═════ Selected passage ═════

# Leak proof dream......



## Dry (Aug 28, 2010)

Hi Guys, 

New to the forum and I'm from the other side of the fence. I own a few buildings and while I was looking up TPO info, I came across this site. 

Anywho....here is my problem. 

I want to install solar panels on a 50,000 sq ft roof. I will pay him rent for that roof (20 years) and part of the contract reads that I am responsible for any leaks. The solar equipment is worth about 2.5 million and the LAST thing I want to do is knock down and move solar panels to find leaks. Right now, the building has bitumen 4 layer and I wanted to remove all of it and replace it with.....a couple of ideas....

1...go down to bare metal, drill 1/8 hole every 50 feet in ALL the valleys and dam them by a bit of spray foam. That way, I can isolate the leaks within a 50 foot area AND the valleys will isolate them even more. Put 4 inches of iso board, screw it down and then I was going to top it off with 80 mill TPO. 

2....spray foam the entire roof from deck up. Unless one of you guys has a brilliant idea on how to make it flat, the ONLY way I thought about doing it is to place 3 inch iso board risers every two feet, stick a 1" iso board on top and spray inside the 3 inch high gap. I don't know if the idea is practical (need to test it). The top it off with seam welded, glued down 80 mil TPO. If that doesn't make it water proof for at least 2 decades, then I don't know what will. 

What I don't want to do is knock down solar panel arrays searching for elusive leaks. With all the work involved, I may be introducing MORE leaks simply by trying to find the old ones. 

The reason I'm going with TPO is that I dropped broken glass on it and it didn't penetrate it. The thing is like armor. :blink:

Tar roofs are illegal here. 

If you guys have any better ideas, I can certainly use them. 





BTW, I'm doing my roof right now with 60 mill white TPO. I "should" get 15 years out of it.


----------



## RooferJim (Oct 20, 2008)

PVC membrane is a lot better than TPO. For many reasons. Some TPO's are having some serious issues.


----------



## gograiley (Jul 26, 2010)

═════ Exercise data ═════

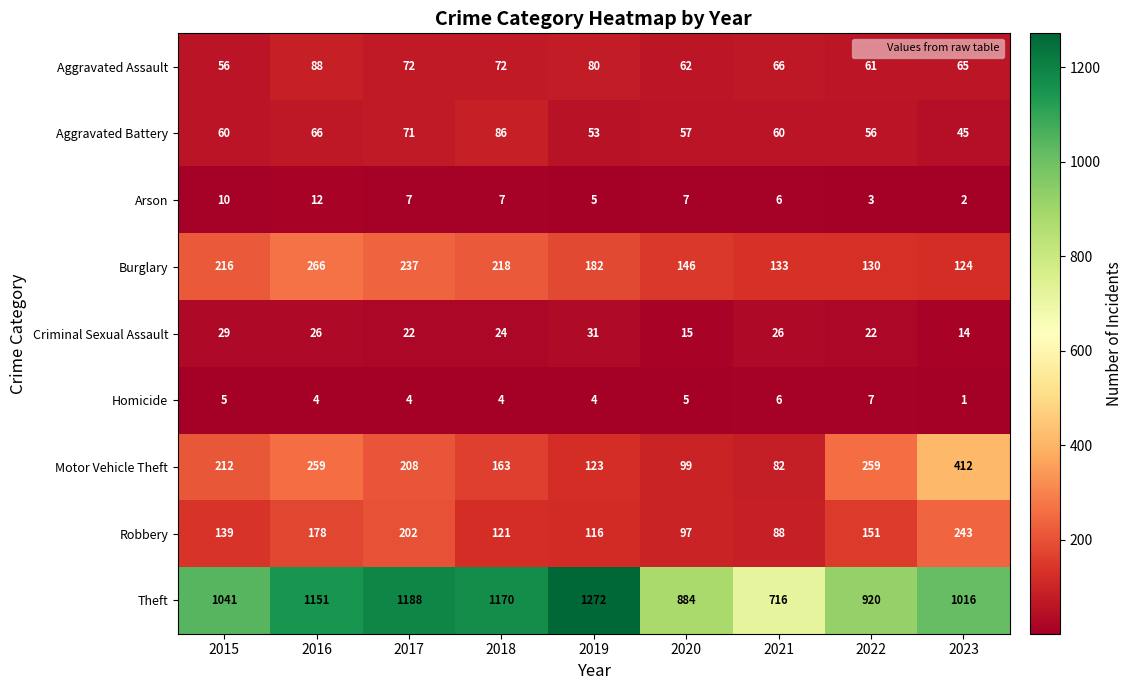

How many data points in Arson are less than 7?

4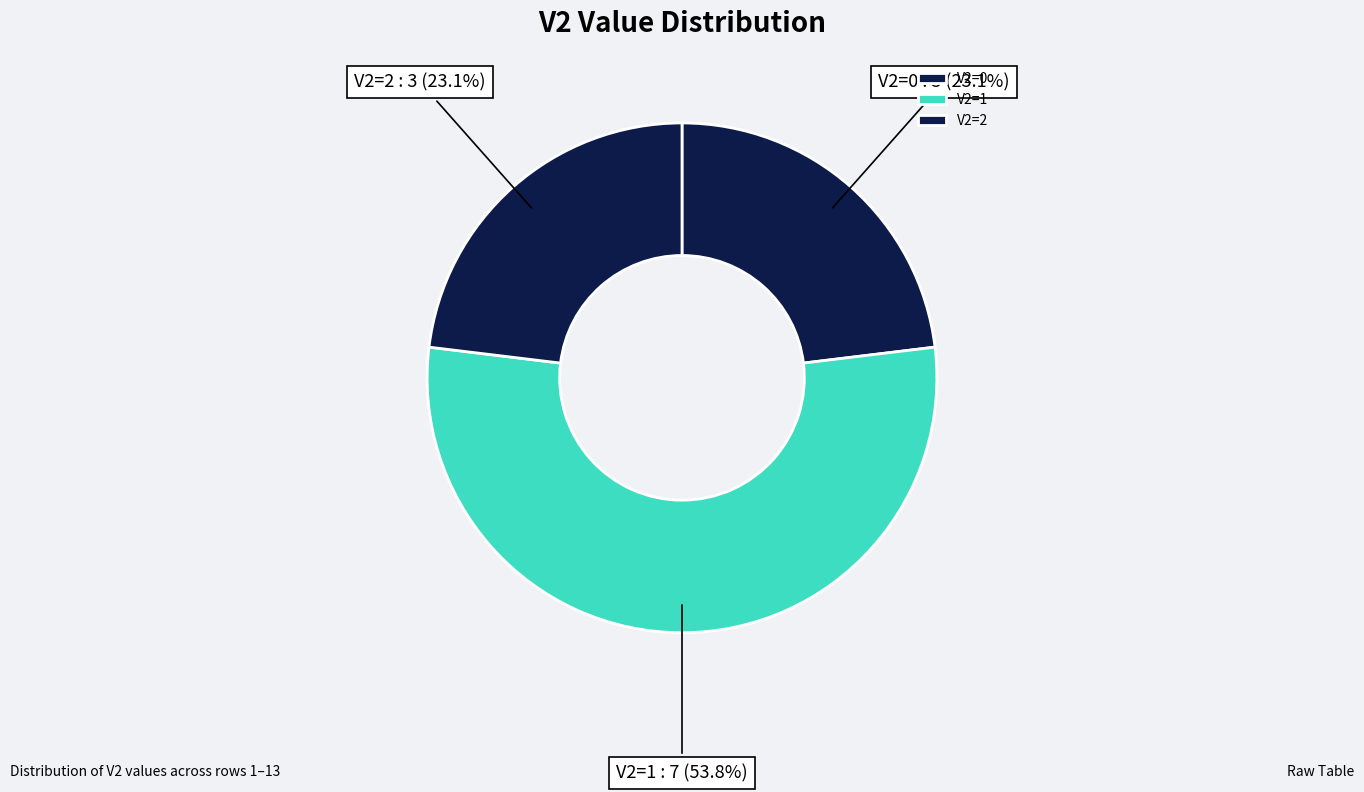

How many slices are in this pie chart?

3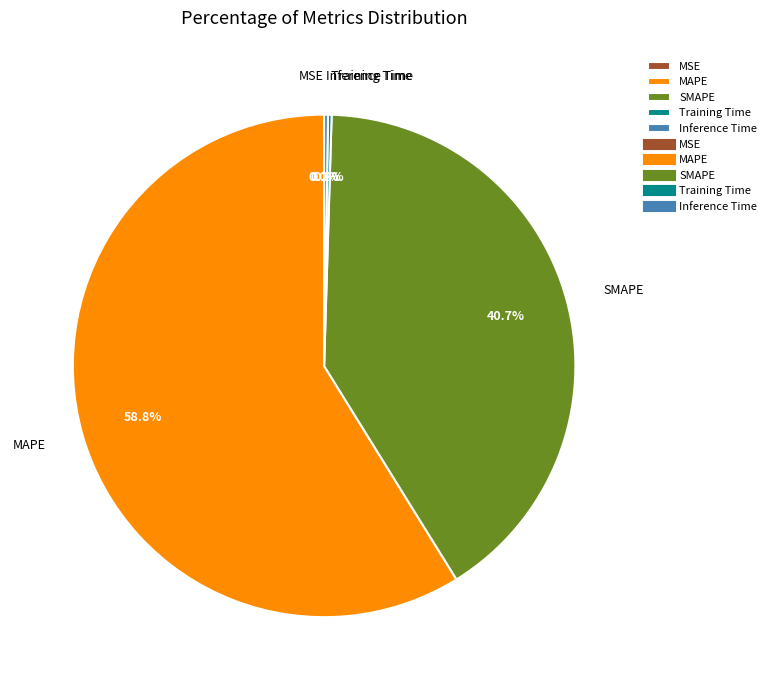

What is the largest slice in the pie chart?

MAPE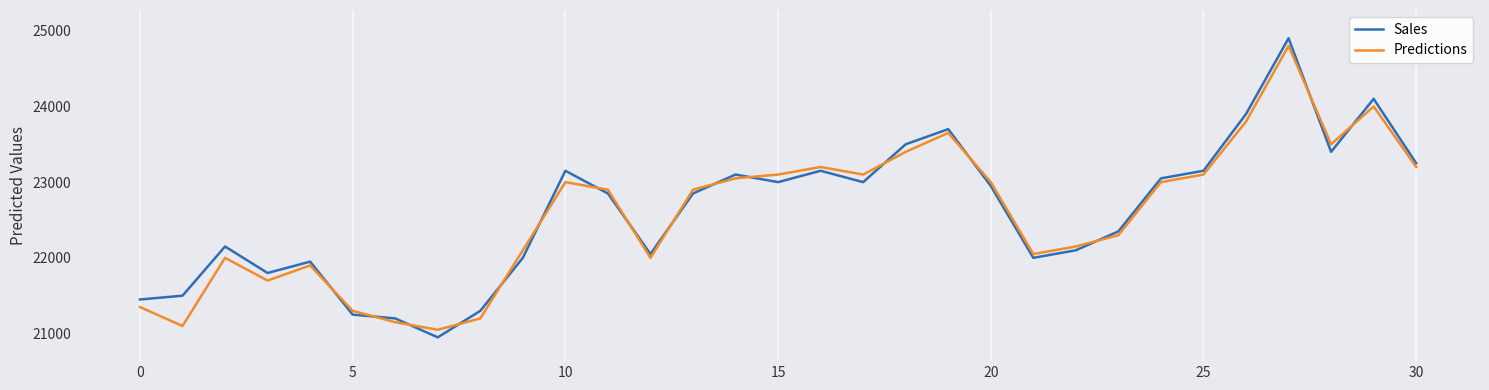

What is the difference between the second highest and second lowest values in the Predictions series?

2900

═════

- Exercise instructions -
1. According to the roofing forum thread, how large is the roof on which the solar panels are to be installed?
2. Transcribe the roofing forum thread from "BTW, I'm doing" up to and including "some serious issues.".
None of this chart understanding data is needed here.

- Results by task -
1. 50,000 sq ft.

2.
BTW, I'm doing my roof right now with 60 mill white TPO. I "should" get 15 years out of it.


----------



## RooferJim (Oct 20, 2008)

PVC membrane is a lot better than TPO. For many reasons. Some TPO's are having some serious issues.